In Siria continuano i crimini e i soprusi ai danni degli alawiti. Parla il vescovo di H's: l'Occidente deve essere più esigente verso al Sharaa
Un beduino e sua moglie vengono uccisi e subito gli appartenenti alla stessa etnia si vendicano sugli alawiti. Anche se in realtà non c’entrano niente. Per questo a Homs è stata presa di mira una zona della città distruggendo negozi, case, automobili, senza che la polizia intervenisse a tempo debito. Una devastazione inaudita, resa ancora più incomprensibile dalla circostanza che il gruppo etnico che era stato indicato come responsabile di un duplice omicidio non aveva niente a che fare con quello che è successo. Anzi, in questa come in altre occasioni ha pagato lo scotto di essere lo stesso gruppo a cui appartiene anche l’ex dittatore Assad, ora in esilio in Russia.
Nella zona, d’altra parte, racconta mons. Jacques Mourad, arcivescovo di Homs, girano molte armi e gli episodi di violenza, anche grave, si sprecano: solo nell’anno in corso sarebbero state uccise più di 380 persone. Un fenomeno che fa suonare un campanello di allarme sulla Siria di HTS e del presidente al Sharaa: l’Occidente che le dà credito non si accorge di quello che sta succedendo, invece, almeno in alcune città, dove non c’è nessuna sicurezza.
La violenza segna sempre di più la vita quotidiana della Siria: a Homs un intero quartiere è stato preso d’assalto da un gruppo di beduini. Cosa è successo?
È andata così: un beduino ha ucciso un altro beduino e sua moglie, per reazione gruppi di persone che fanno parte di queste tribù hanno terrorizzato un intero quartiere, perché pensavano che il vero responsabile dell’omicidio fosse un alawita, mentre così non era. Ormai sembra quasi che tutto quello che succede sia addebitabile agli alawiti. I poliziotti sono arrivati solamente dopo le devastazioni, quando i beduini avevano già bruciato delle macchine, delle case, distruggendo anche dei negozi. Veramente terribile.
Queste violenze sono dirette anche contro i cristiani?
Non ci sono cristiani tra le persone prese di mira, ma è stata bruciata la macchina di un sacerdote della chiesa della Madonna della luce, nel quartiere Arman.
Come mai la polizia è arrivata solo dopo le devastazioni? Gli agenti non sono riusciti a fermare i teppisti o c’è il dubbio che non volessero intervenire?
Mi è difficile distinguere, però succede sempre così: quando questi gruppi armati entrano in azione, i poliziotti lasciano correre e poi arrivano quando le cose ormai sono finite. Non è la prima volta che succede, per questo ho l’impressione che le forze dell’ordine abbiano a che fare con i beduini.
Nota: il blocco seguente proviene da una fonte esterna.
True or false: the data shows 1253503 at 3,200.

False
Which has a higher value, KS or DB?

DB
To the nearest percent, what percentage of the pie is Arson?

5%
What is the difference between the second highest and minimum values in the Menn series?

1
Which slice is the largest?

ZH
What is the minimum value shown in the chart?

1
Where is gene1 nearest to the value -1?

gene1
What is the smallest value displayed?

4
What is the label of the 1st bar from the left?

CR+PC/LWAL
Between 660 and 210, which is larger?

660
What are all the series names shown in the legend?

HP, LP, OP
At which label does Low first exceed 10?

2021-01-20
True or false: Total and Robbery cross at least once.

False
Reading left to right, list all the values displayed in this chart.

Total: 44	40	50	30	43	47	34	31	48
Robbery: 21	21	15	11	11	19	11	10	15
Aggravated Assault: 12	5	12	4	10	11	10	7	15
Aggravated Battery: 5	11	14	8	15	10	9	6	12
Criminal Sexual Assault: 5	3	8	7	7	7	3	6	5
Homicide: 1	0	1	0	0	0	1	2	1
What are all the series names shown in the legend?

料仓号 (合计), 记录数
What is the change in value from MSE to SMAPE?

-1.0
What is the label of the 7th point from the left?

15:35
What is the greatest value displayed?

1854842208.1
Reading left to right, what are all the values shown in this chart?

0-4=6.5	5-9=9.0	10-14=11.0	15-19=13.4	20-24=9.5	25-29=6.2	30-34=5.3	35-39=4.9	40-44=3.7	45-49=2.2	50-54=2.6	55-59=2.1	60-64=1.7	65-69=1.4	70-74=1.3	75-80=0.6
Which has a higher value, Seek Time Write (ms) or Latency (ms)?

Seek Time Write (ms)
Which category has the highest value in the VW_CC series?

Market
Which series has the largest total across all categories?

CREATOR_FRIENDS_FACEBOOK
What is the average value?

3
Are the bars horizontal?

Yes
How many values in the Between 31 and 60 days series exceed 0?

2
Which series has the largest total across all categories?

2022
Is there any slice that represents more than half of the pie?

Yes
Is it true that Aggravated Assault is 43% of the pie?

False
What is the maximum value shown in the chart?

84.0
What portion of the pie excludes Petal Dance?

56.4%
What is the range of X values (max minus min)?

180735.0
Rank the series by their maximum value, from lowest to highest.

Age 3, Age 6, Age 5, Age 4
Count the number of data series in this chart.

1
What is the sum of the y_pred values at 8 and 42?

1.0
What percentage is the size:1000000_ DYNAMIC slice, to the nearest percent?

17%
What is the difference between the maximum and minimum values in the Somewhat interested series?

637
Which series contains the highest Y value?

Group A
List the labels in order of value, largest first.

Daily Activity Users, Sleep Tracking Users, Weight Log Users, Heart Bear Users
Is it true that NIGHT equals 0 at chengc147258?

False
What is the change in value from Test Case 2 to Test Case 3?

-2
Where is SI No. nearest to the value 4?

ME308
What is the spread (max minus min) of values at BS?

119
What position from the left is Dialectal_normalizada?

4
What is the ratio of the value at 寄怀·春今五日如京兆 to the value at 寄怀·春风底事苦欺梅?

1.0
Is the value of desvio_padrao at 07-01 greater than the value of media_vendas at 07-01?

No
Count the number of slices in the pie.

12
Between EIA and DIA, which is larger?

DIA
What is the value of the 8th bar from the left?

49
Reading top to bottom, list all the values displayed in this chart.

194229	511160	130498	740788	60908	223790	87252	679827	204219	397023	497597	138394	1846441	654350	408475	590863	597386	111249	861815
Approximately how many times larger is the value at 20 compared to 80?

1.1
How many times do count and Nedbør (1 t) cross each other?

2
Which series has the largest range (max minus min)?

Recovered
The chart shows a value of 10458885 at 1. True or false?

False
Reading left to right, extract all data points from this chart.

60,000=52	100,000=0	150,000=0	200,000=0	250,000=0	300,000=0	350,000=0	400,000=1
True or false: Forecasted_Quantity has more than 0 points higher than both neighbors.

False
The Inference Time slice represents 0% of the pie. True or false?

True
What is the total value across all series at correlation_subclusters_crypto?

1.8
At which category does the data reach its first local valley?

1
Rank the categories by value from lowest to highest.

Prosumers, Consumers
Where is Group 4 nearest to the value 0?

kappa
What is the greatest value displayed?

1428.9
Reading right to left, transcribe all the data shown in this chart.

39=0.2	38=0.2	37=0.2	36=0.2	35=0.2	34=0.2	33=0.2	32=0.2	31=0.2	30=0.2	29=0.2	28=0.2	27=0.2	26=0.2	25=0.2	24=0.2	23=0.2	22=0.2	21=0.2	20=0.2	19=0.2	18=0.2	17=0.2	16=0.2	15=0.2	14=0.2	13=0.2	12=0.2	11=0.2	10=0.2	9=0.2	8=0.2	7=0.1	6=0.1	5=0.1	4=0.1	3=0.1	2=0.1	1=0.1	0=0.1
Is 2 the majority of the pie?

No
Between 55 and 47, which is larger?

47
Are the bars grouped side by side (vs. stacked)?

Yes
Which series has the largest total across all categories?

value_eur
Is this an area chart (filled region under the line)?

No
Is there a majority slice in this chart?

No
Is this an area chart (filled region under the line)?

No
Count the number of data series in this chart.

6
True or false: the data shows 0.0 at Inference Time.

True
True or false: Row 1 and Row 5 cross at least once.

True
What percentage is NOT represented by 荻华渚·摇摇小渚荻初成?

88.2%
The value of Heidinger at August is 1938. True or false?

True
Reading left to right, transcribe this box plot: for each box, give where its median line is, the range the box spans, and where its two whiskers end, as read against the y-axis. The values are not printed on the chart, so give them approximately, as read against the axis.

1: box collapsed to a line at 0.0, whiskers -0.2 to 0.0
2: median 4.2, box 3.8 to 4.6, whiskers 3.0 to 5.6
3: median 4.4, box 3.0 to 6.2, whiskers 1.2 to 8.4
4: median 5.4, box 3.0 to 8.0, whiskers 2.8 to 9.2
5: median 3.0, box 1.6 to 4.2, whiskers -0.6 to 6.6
I beduini sostengono il governo di al Sharaa?
Certo, sono gli stessi responsabili dei massacri di Sweda nei mesi scorsi.
Secondo le statistiche, dall’inizio dell’anno nella zona di Homs sono state uccise 381 persone. La violenza nella regione è così dilagante?

Qui c’è un gravissimo problema di sicurezza e la situazione è sempre peggio. Ogni giorno ci sono una, due o tre persone uccise. Non è come in altre grandi città, a Damasco per esempio. Ad Aleppo non si vedono persone che girano con le armi tenendole sulle auto e sui motorini. Tanti a Homs, invece, lo fanno: succede solo qui.
Ma chi sono queste persone?
Alcuni di loro fanno parte delle tribù beduine, altri, invece, sono parte della polizia. Ad Aleppo e Damasco ci sono i poliziotti, ma non portano armi nelle strade. Abbiamo provato a chiedere ragione di questa situazione alle autorità, ci hanno risposto che a differenza di altri centri qui ci sono molti alleati del regime di Assad e quindi le forze dell’ordine rischiano sempre.
Il riferimento è ancora agli alawiti: ma sono davvero così pericolosi?
Danno delle giustificazioni che non hanno senso, perché gli alawiti non hanno armi, quelle che erano nelle loro mani sono già state prese.
La Siria che in Occidente viene presentata come un Paese che si sta riprendendo, che sta cercando di garantire un futuro a tutti, in realtà ha gli stessi problemi di prima?
È un Paese che ha tanti problemi, quello dell’economia, della povertà della gente, del lavoro che manca. E tutti rimandano all’azione del governo. Io ho detto alle autorità che sono responsabili per il bene del popolo e se il governo non è capace di assicurare alla gente una vita degna di questo nome, vuol dire che a sua volta non è degno di rimanere al potere. Bisogna far capire ai governi stranieri che sostengono questo regime, questo presidente, che non sono nel giusto, devono essere più esigenti nei confronti di al Sharaa.